Before Afghanistan’s president, Hamid Karzai, acceded to a runoff election on Tuesday, you could almost hear his arm being twisted. And it took a lot of top-level talent to do it. US secretary of state Hillary Clinton, British Prime Minister Gordon Brown and French foreign minister Bernard Kouchner all insisted that Karzai accept an international audit that found that nearly one-third of his first-round votes were stolen—driving his final count to below 50%.
Even then it took a five-day marathon of negotiations with US senator John Kerry, chairman of the foreign relations committee, to get Karzai to do what was necessary. And that was the easy part.
To ensure that the run-off is fair and credible, it’s going to take a lot more effort and high-level attention —and even more arm-twisting. And there are less than three weeks before the 7 November vote.
A fair election is essential. But if Karzai wins—the odds are he will—that won’t turn him into the credible leader that the Afghan people deserve and the credible partner that the US needs if there is any hope of holding off the Taliban. Karzai’s main challenger, Abdullah Abdullah, talks a better game but is untested.
The next Afghan government has no hope at all unless it is truly committed to rooting out corruption (Karzai will have to start with his own brother who, US officials charge, is deeply involved in the drug trade) and delivering basic services and security to its people.
US President Barack Obama may still be undecided about future US troop levels, but he should be delivering this message to Afghanistan’s leaders—and the US military and diplomats—right now.
When asked why Karzai thought he could get away with stealing the election, US officials blame the Bush administration and, in particular, president George W. Bush, who enabled Karzai’s worst impulses while refusing to invest the troops, money or attention that Afghanistan desperately needed.
That is all true. And the election planning was well along before Obama took office. But he and his aides should have taken a lot more care to ensure that Karzai and his challengers understood that such wholesale fraud would be a disaster —in Afghanistan and in the US, where support for the war is fast evaporating.
(Like many, we wonder what happened to Obama’s special envoy for Afghanistan and Pakistan, Richard Holbrooke, who established a bureaucratic fiefdom at the state department but has been neither seen nor heard from during this critical period.)
The run-off won’t be easy to pull off. Time is short, winter is near and the Taliban threat continues to worsen.

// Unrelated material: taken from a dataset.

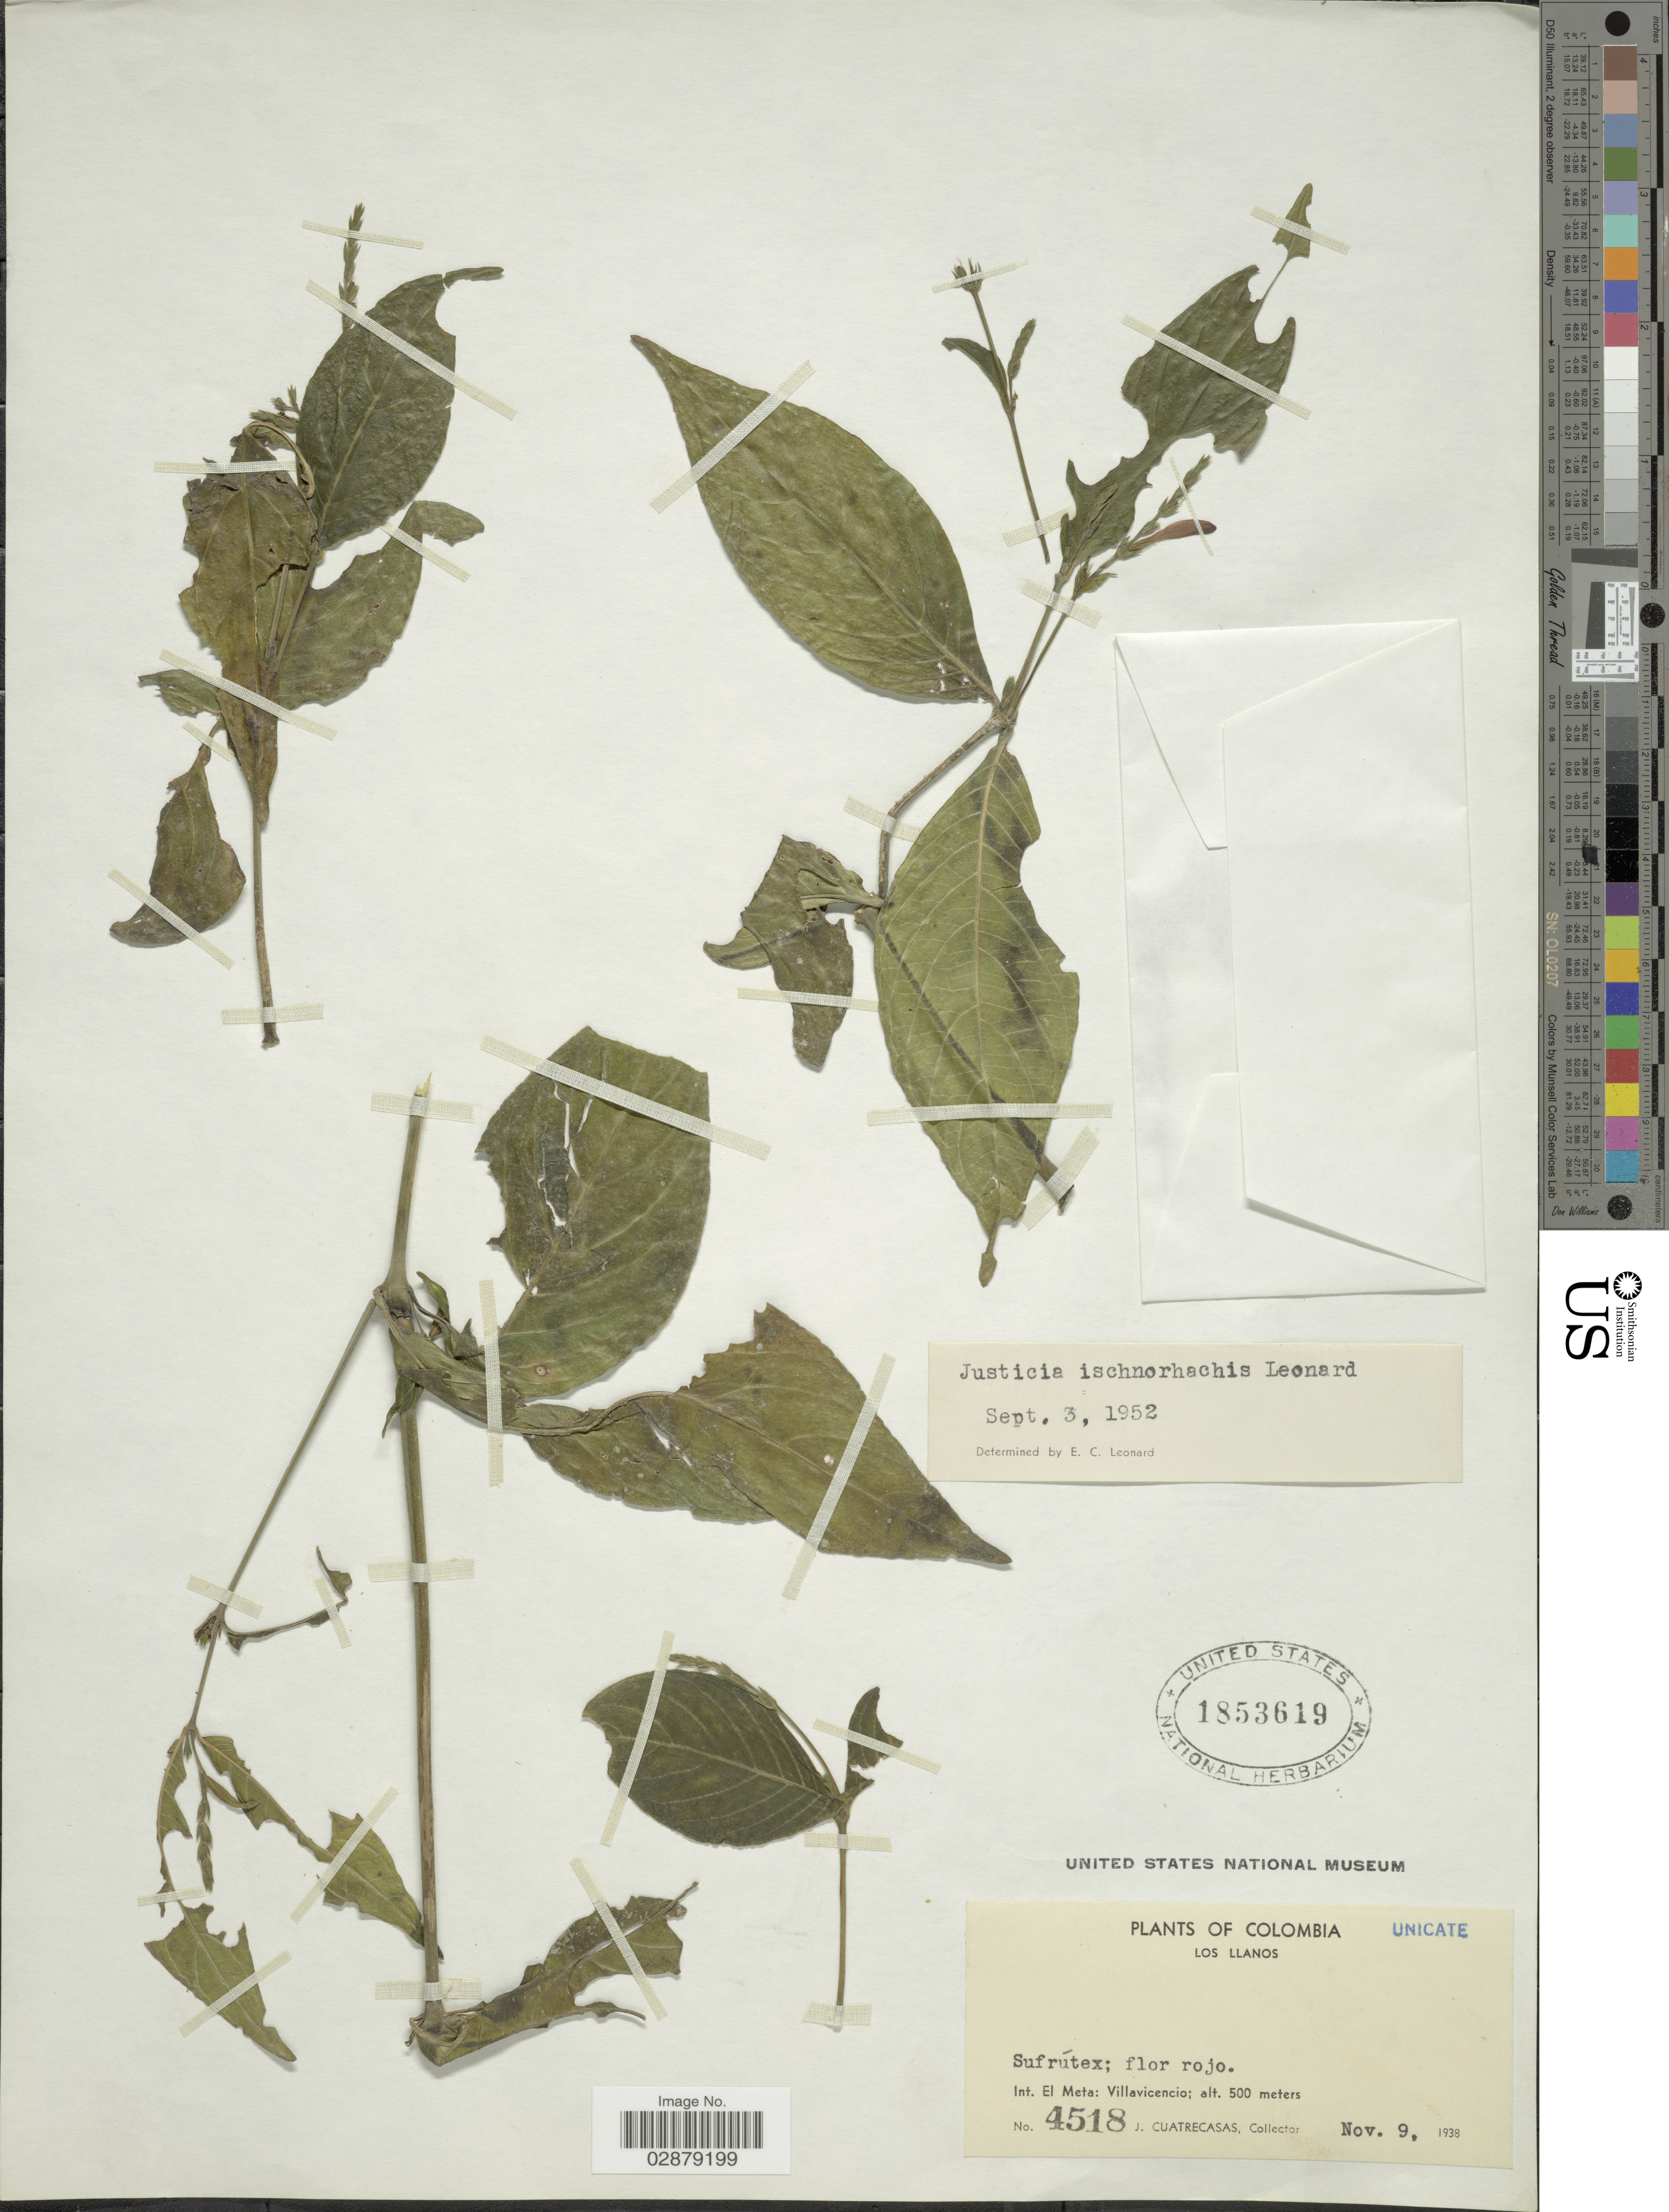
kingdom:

The Afghan government must immediately dismiss any election officials implicated in the fraud. The United Nations, which sponsored the independent audit, will have to play a more robust role in overseeing the preparations for the vote, monitoring polls and the count. The US and Nato must get ready to provide security for voters and monitors.
To have any chance of producing a legitimate result, both candidates must make clear that, this time, they are not encouraging and will not tolerate ballot-box stuffing and phantom voting. While Karzai’s supporters accounted for nearly a million tainted ballots, some 200,000 votes cast for Abdullah were also thrown out.

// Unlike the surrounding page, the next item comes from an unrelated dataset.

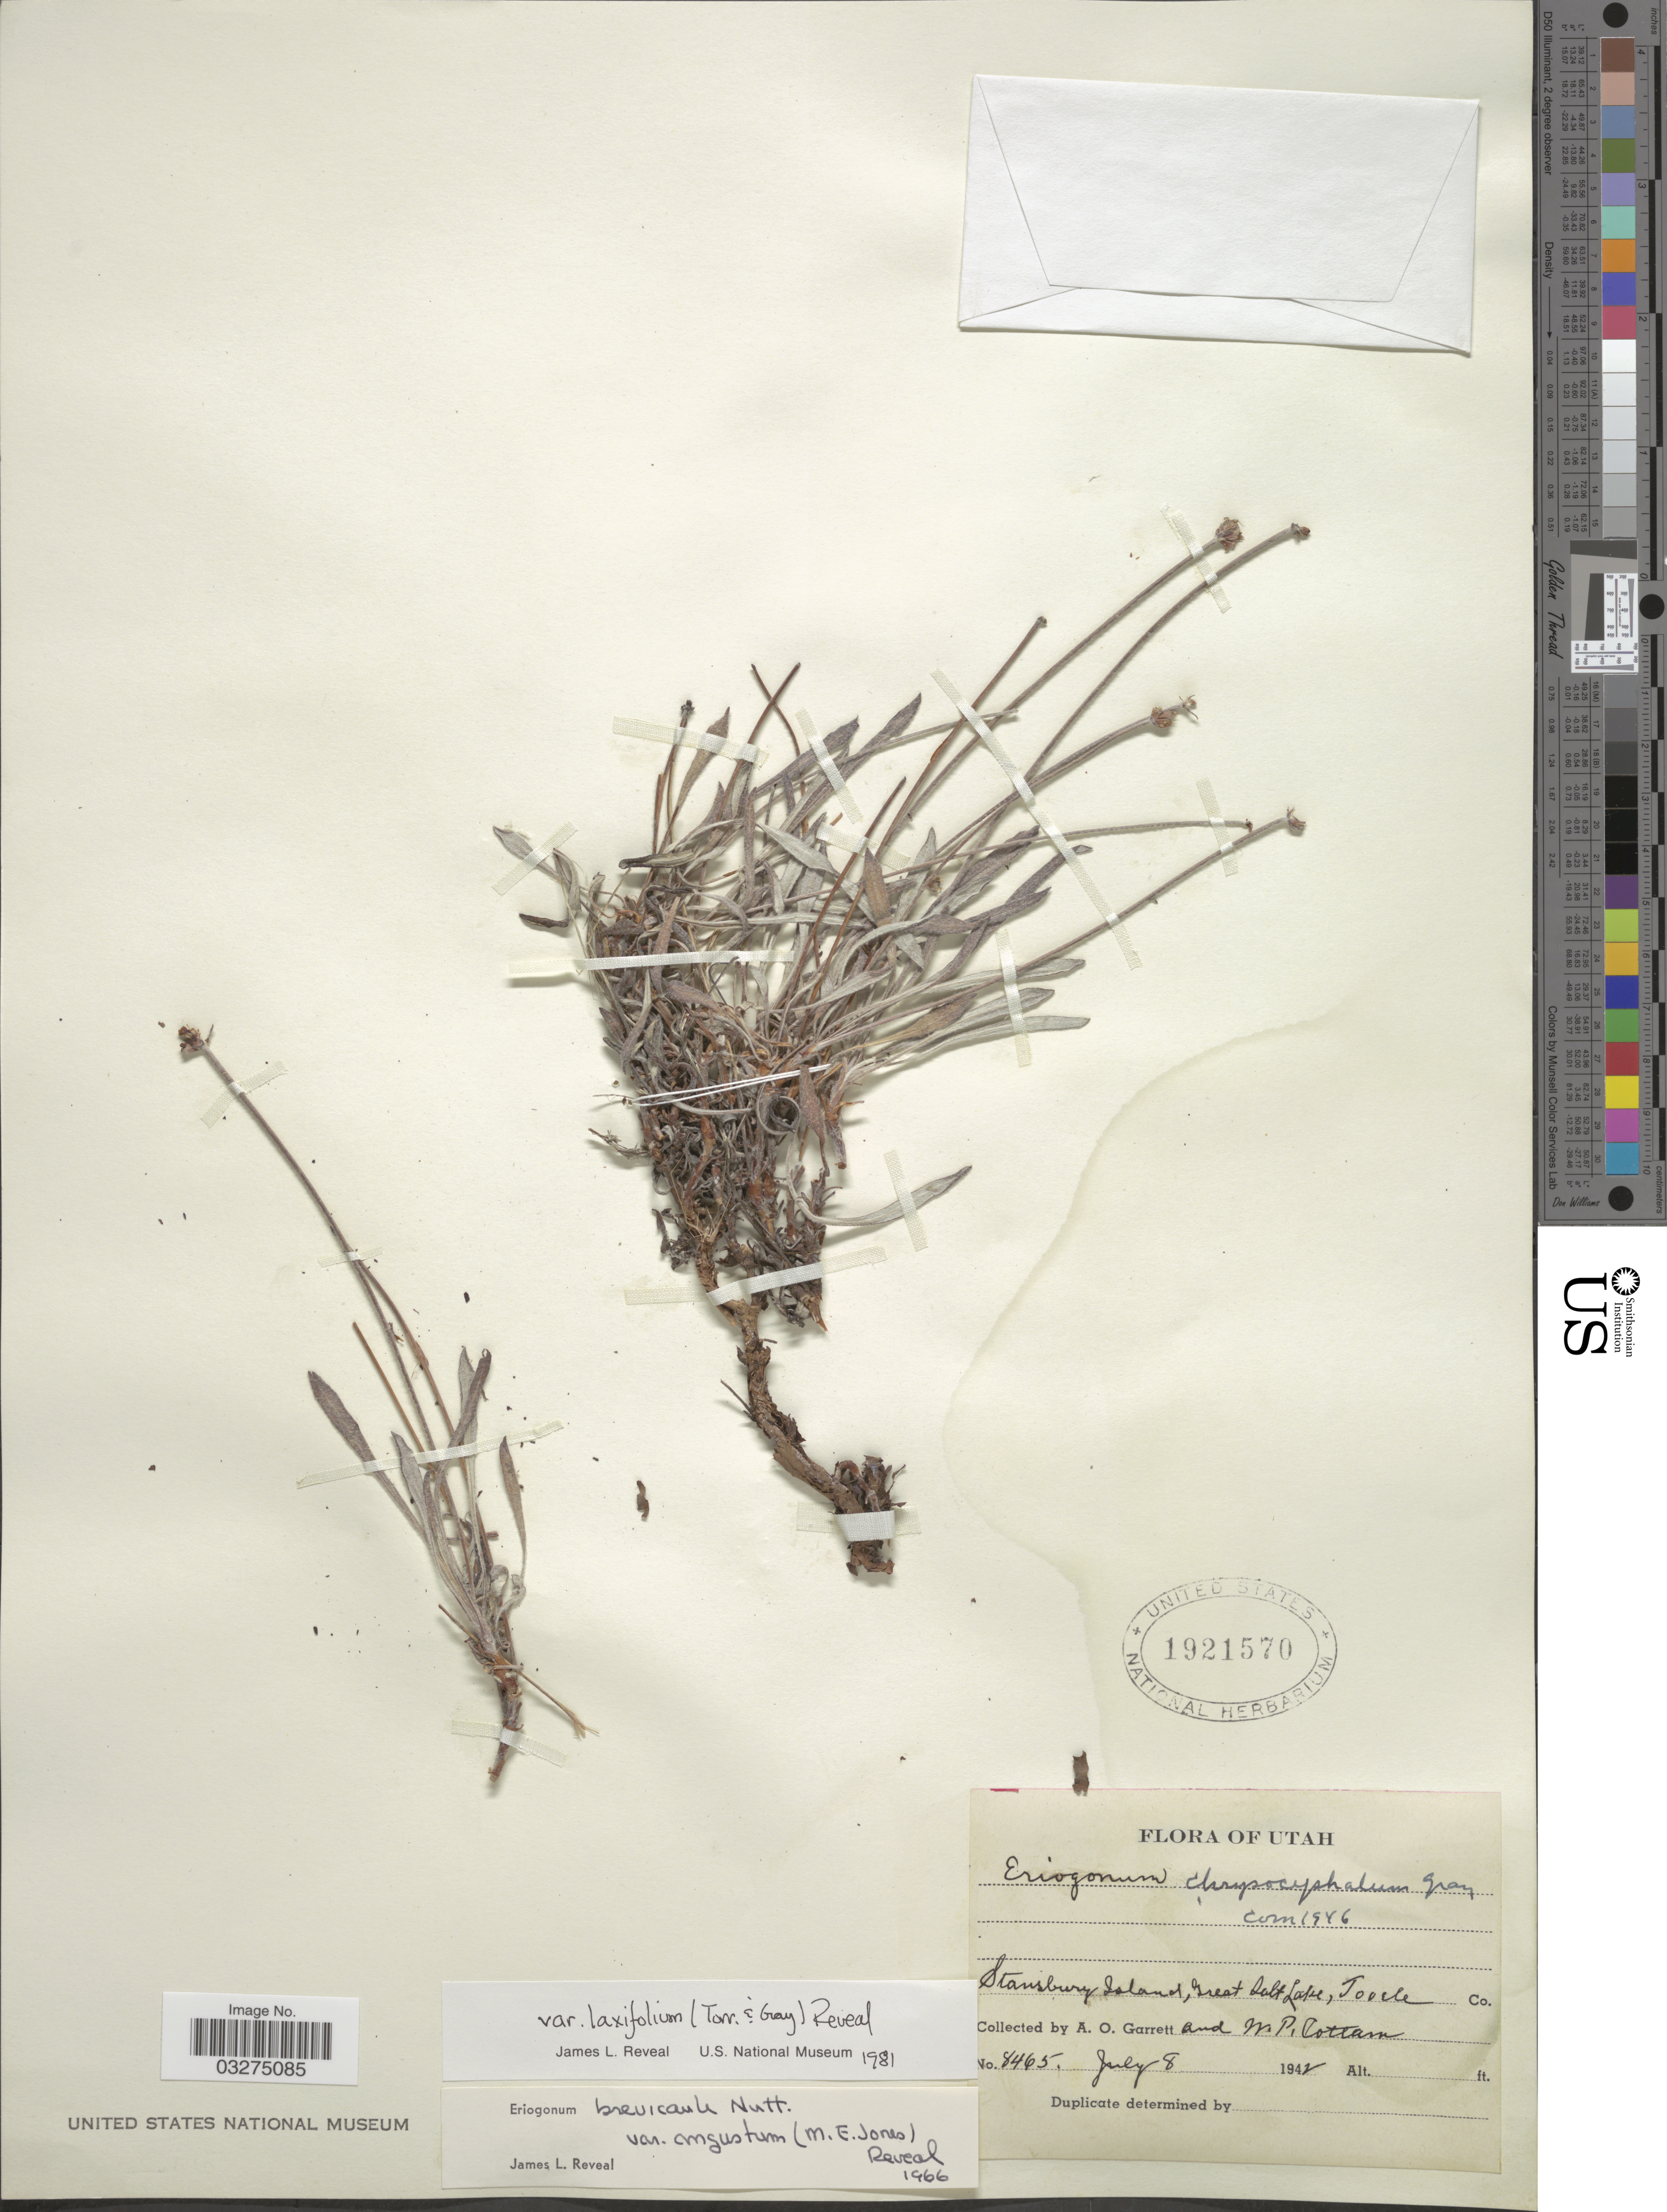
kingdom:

Meanwhile, there is talk of a possible political deal between Karzai and Abdullah that might obviate the new election. That should not be anyone’s first choice. If it is unavoidable, it must be done constitutionally, and it must produce a functional government that is committed to a responsible agenda.
We have watched as US officials debate military strategy for Afghanistan. They need to devote at least as much attention to coming up with an effective political strategy. The lesson of the stolen election is clear: Nothing in Afghanistan can be taken for granted.